Frappes au lac Tchad : le Tchad dément les accusations de l’ONU sur des victimes civiles
Le gouvernement du Tchad a fermement démenti les allégations du Haut-Commissariat des Nations unies (ONU) concernant la mort de civils lors d’opérations militaires dans la région du bassin du lac Tchad. Ces frappes, ciblées contre les positions du groupe armé Boko Haram, ont été vivement contestées par les autorités tchadiennes, qui dénoncent une tentative de discrédit envers les forces armées nationales.

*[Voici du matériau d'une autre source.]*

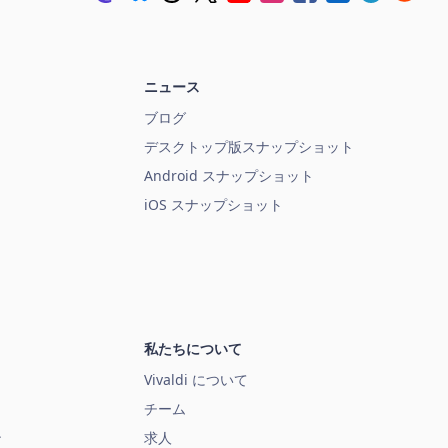
ニュース
ブログ
デスクトップ版スナップショット
Android スナップショット
iOS スナップショット
私たちについて
Vivaldi について
チーム
ン
求人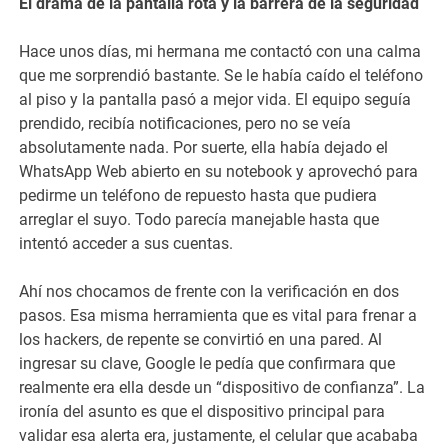
El drama de la pantalla rota y la barrera de la seguridad
Hace unos días, mi hermana me contactó con una calma
que me sorprendió bastante. Se le había caído el teléfono
al piso y la pantalla pasó a mejor vida. El equipo seguía
prendido, recibía notificaciones, pero no se veía
absolutamente nada. Por suerte, ella había dejado el
WhatsApp Web abierto en su notebook y aprovechó para
pedirme un teléfono de repuesto hasta que pudiera
arreglar el suyo. Todo parecía manejable hasta que
intentó acceder a sus cuentas.
Ahí nos chocamos de frente con la verificación en dos
pasos. Esa misma herramienta que es vital para frenar a
los hackers, de repente se convirtió en una pared. Al
ingresar su clave, Google le pedía que confirmara que
realmente era ella desde un “dispositivo de confianza”. La
ironía del asunto es que el dispositivo principal para
validar esa alerta era, justamente, el celular que acababa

Lors d’une conférence de presse tenue à N’Djamena, le ministre de la Communication et porte-parole du gouvernement, Gassim Chérif Mahamat, a qualifié ces accusations de « manoeuvres malveillantes » visant à nuire à la réputation de l’armée tchadienne. Il a souligné que les opérations militaires sont menées avec une rigueur exemplaire, dans le strict respect du droit international humanitaire, afin d’éviter toute atteinte aux populations civiles.
Le Tchad rappelle son engagement indéfectible dans la lutte antiterroriste au Sahel et dans le bassin du lac Tchad, une zone sous tension depuis plusieurs années. Les autorités insistent sur le professionnalisme des forces de défense, qui jouent un rôle clé dans la stabilisation de cette région face aux menaces terroristes récurrentes.
Des accusations jugées infondées et une réponse ferme
Les conclusions d’un rapport de l’ONU évoquant des pertes civiles lors de frappes aériennes ont relancé les débats sur la conduite des opérations militaires dans cette zone sensible. N’Djamena rejette catégoriquement ces conclusions, les jugeant insuffisamment étayées. Le gouvernement tchadien affirme que toutes les précautions sont prises pour limiter les dommages collatéraux et protéger les populations locales.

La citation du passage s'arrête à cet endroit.